WojciechMula / pyahocorasick

Python module (C extension and plain python) implementing Aho-Corasick algorithm
BSD 3-Clause "New" or "Revised" License
929 stars 122 forks source link

how to delete a string in the trie? #79

Closed huiyuHarvey closed 5 years ago

huiyuHarvey commented 6 years ago

It seems that there's no delete interface.

pombredanne commented 6 years ago

@huiyuHarvey that's correct. What would be your use case?

The typical usage is that you build a trie then finalize it as an automaton that can no longer be modified. If it needs to be modified, you rebuild the trie from scratch.

WojciechMula commented 6 years ago

@huiyuHarvey It's not possible now. BTW you are the first who requests such feature.

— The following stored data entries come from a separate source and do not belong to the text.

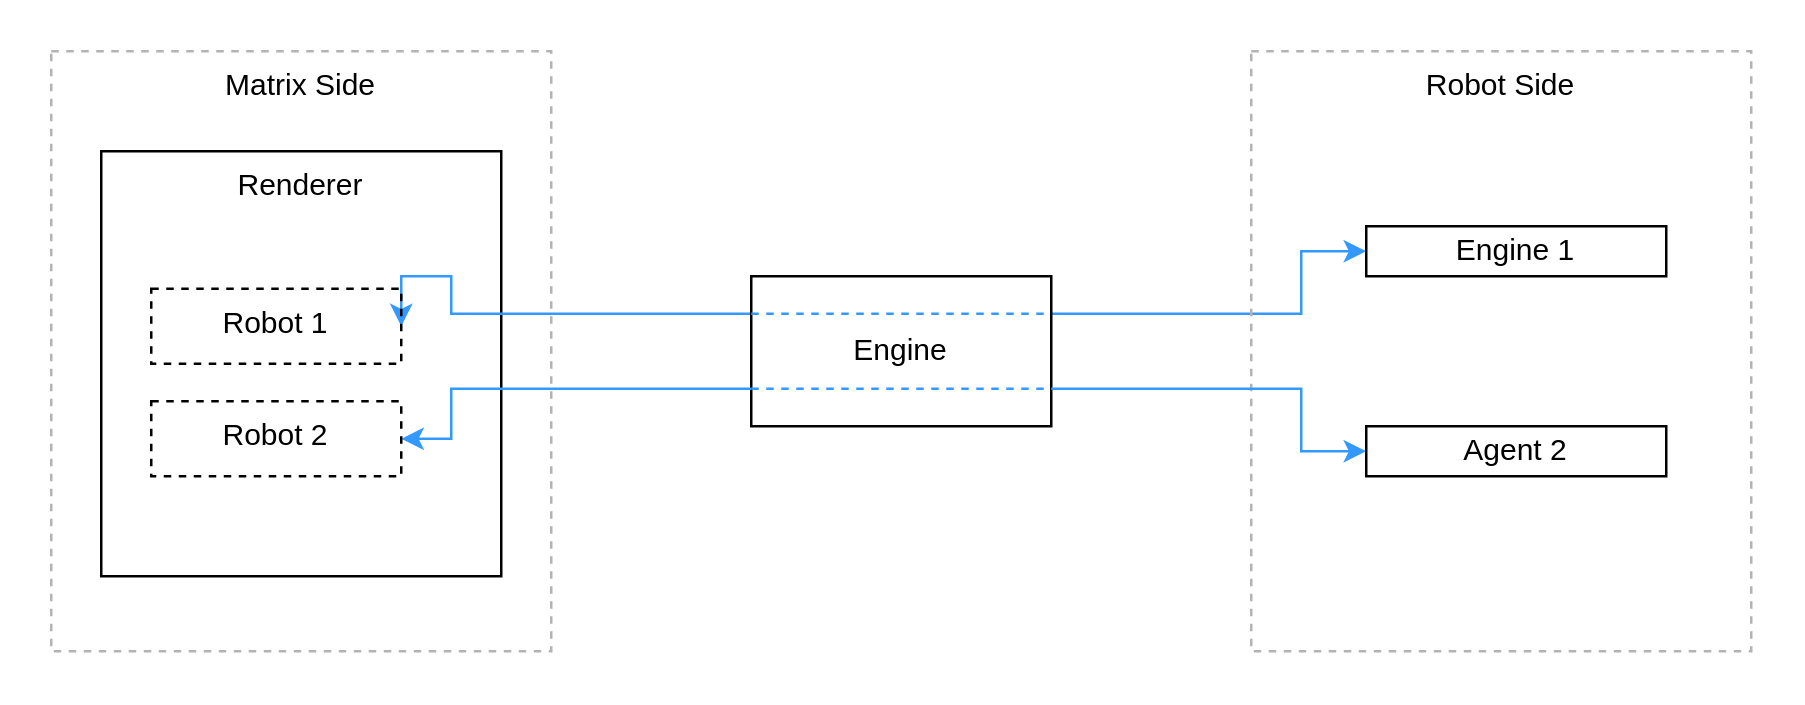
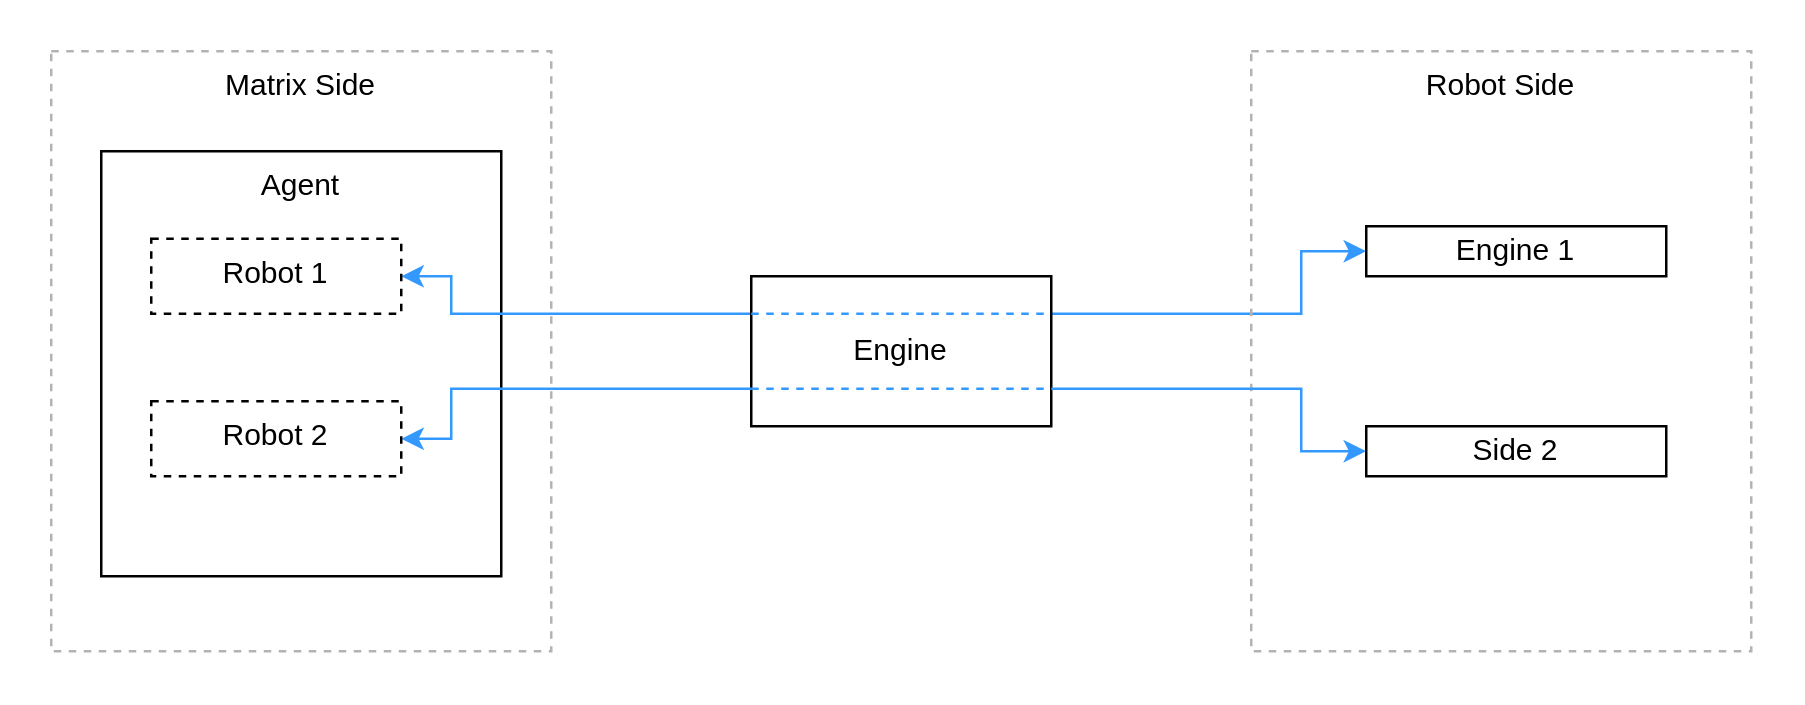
  <mxCell id="0" />
  <mxCell id="1" parent="0" />
  <mxCell id="2" value="Matrix Side" style="rounded=0;whiteSpace=wrap;html=1;fillColor=none;verticalAlign=top;fontColor=#000000;strokeColor=#B3B3B3;dashed=1;" parent="1" vertex="1"><mxGeometry x="20" y="20" width="200" height="240" as="geometry" /></mxCell>
- <mxCell id="3" value="Renderer" style="rounded=0;whiteSpace=wrap;html=1;verticalAlign=top;" parent="1" vertex="1"><mxGeometry x="40" y="60" width="160" height="170" as="geometry" /></mxCell>
+ <mxCell id="3" value="Agent" style="rounded=0;whiteSpace=wrap;html=1;verticalAlign=top;" parent="1" vertex="1"><mxGeometry x="40" y="60" width="160" height="170" as="geometry" /></mxCell>
  <mxCell id="4" style="edgeStyle=orthogonalEdgeStyle;rounded=0;orthogonalLoop=1;jettySize=auto;html=1;exitX=0;exitY=0.25;exitDx=0;exitDy=0;startArrow=none;startFill=0;entryX=1;entryY=0.5;entryDx=0;entryDy=0;fillColor=#dae8fc;strokeColor=#3399FF;" parent="1" source="6" target="12" edge="1"><mxGeometry relative="1" as="geometry"><mxPoint x="201" y="125" as="targetPoint" /><Array as="points"><mxPoint x="180" y="125" /><mxPoint x="180" y="110" /></Array></mxGeometry></mxCell>
  <mxCell id="5" style="rounded=0;orthogonalLoop=1;jettySize=auto;html=1;exitX=1;exitY=0.25;exitDx=0;exitDy=0;entryX=0;entryY=0.5;entryDx=0;entryDy=0;strokeColor=#3399FF;startArrow=none;startFill=0;edgeStyle=orthogonalEdgeStyle;elbow=vertical;fillColor=#dae8fc;" parent="1" source="6" target="8" edge="1"><mxGeometry relative="1" as="geometry"><Array as="points"><mxPoint x="520" y="125" /><mxPoint x="520" y="100" /></Array></mxGeometry></mxCell>
  <mxCell id="6" value="Engine" style="rounded=0;whiteSpace=wrap;html=1;" parent="1" vertex="1"><mxGeometry x="300" y="110" width="120" height="60" as="geometry" /></mxCell>
  <mxCell id="7" value="Robot Side" style="rounded=0;whiteSpace=wrap;html=1;fillColor=none;verticalAlign=top;fontColor=#000000;strokeColor=#B3B3B3;dashed=1;" parent="1" vertex="1"><mxGeometry x="500" y="20" width="200" height="240" as="geometry" /></mxCell>
  <mxCell id="8" value="Engine 1" style="rounded=0;whiteSpace=wrap;html=1;fontColor=#000000;strokeColor=#000000;" parent="1" vertex="1"><mxGeometry x="546" y="90" width="120" height="20" as="geometry" /></mxCell>
  <mxCell id="9" style="rounded=0;orthogonalLoop=1;jettySize=auto;html=1;exitX=0;exitY=0.5;exitDx=0;exitDy=0;entryX=1;entryY=0.75;entryDx=0;entryDy=0;fontColor=#000000;startArrow=classic;startFill=1;strokeColor=#3399FF;strokeWidth=1;targetPerimeterSpacing=0;endSize=6;sourcePerimeterSpacing=0;jumpStyle=none;jumpSize=6;edgeStyle=orthogonalEdgeStyle;fillColor=#dae8fc;endArrow=none;endFill=0;" edge="1" parent="1" source="10" target="6"><mxGeometry relative="1" as="geometry"><Array as="points"><mxPoint x="520" y="180" /><mxPoint x="520" y="155" /></Array></mxGeometry></mxCell>
- <mxCell id="10" value="Agent 2" style="rounded=0;whiteSpace=wrap;html=1;fontColor=#000000;strokeColor=#000000;" vertex="1" parent="1"><mxGeometry x="546" y="170" width="120" height="20" as="geometry" /></mxCell>
+ <mxCell id="10" value="Side 2" style="rounded=0;whiteSpace=wrap;html=1;fontColor=#000000;strokeColor=#000000;" vertex="1" parent="1"><mxGeometry x="546" y="170" width="120" height="20" as="geometry" /></mxCell>
  <mxCell id="11" style="edgeStyle=orthogonalEdgeStyle;rounded=0;orthogonalLoop=1;jettySize=auto;html=1;entryX=0;entryY=0.75;entryDx=0;entryDy=0;startArrow=classic;startFill=1;fillColor=#dae8fc;strokeColor=#3399FF;endArrow=none;endFill=0;" edge="1" parent="1" source="13" target="6"><mxGeometry relative="1" as="geometry"><Array as="points"><mxPoint x="180" y="175" /><mxPoint x="180" y="155" /></Array></mxGeometry></mxCell>
- <mxCell id="12" value="Robot 1" style="rounded=0;whiteSpace=wrap;html=1;dashed=1;fontColor=#000000;strokeColor=#000000;fillColor=none;verticalAlign=top;" vertex="1" parent="1"><mxGeometry x="60" y="115" width="100" height="30" as="geometry" /></mxCell>
+ <mxCell id="12" value="Robot 1" style="rounded=0;whiteSpace=wrap;html=1;dashed=1;fontColor=#000000;strokeColor=#000000;fillColor=none;verticalAlign=top;" vertex="1" parent="1"><mxGeometry x="60" y="95" width="100" height="30" as="geometry" /></mxCell>
  <mxCell id="13" value="Robot 2" style="rounded=0;whiteSpace=wrap;html=1;dashed=1;fontColor=#000000;strokeColor=#000000;fillColor=none;verticalAlign=top;" vertex="1" parent="1"><mxGeometry x="60" y="160" width="100" height="30" as="geometry" /></mxCell>
  <mxCell id="14" style="edgeStyle=orthogonalEdgeStyle;rounded=0;jumpStyle=none;jumpSize=6;orthogonalLoop=1;jettySize=auto;html=1;exitX=0;exitY=0.25;exitDx=0;exitDy=0;entryX=1;entryY=0.25;entryDx=0;entryDy=0;fontColor=#000000;startArrow=none;startFill=0;endSize=6;sourcePerimeterSpacing=0;targetPerimeterSpacing=0;strokeColor=#3399FF;strokeWidth=1;endArrow=none;endFill=0;fillColor=#dae8fc;dashed=1;" edge="1" parent="1" source="6" target="6"><mxGeometry relative="1" as="geometry"><Array as="points"><mxPoint x="360" y="125" /><mxPoint x="360" y="125" /></Array></mxGeometry></mxCell>
  <mxCell id="15" style="edgeStyle=orthogonalEdgeStyle;rounded=0;jumpStyle=none;jumpSize=6;orthogonalLoop=1;jettySize=auto;html=1;exitX=0;exitY=0.75;exitDx=0;exitDy=0;fontColor=#000000;startArrow=none;startFill=0;endSize=6;sourcePerimeterSpacing=0;targetPerimeterSpacing=0;strokeColor=#3399FF;strokeWidth=1;endArrow=none;endFill=0;fillColor=#dae8fc;dashed=1;" edge="1" parent="1" source="6"><mxGeometry relative="1" as="geometry"><mxPoint x="300" y="160" as="sourcePoint" /><mxPoint x="420" y="155" as="targetPoint" /><Array as="points"><mxPoint x="420" y="155" /></Array></mxGeometry></mxCell>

matanox commented 6 years ago

Does the algorithm actually exclude dynamically modifying the trie/automaton? sometimes things are very large-ish and dynamic, and this saves the trouble of rebuilding a new automaton for mimicking the removal of some keys/words. Curious.

pombredanne commented 6 years ago

@matanster there is nothing that prohibits this in the Aho-Corasick construction... but doing it is much much more complex IMHO

WojciechMula commented 6 years ago

@matanster I don't know any paper/article which describes such a modification. I believe it is possible at lower cost than rebuilding the whole automaton.

WojciechMula commented 5 years ago

@matanster I still don't know the way to remove word from a trie without rebuilding Aho-Corasick automaton. But MR I prepared at least allows to remove elements from a trie.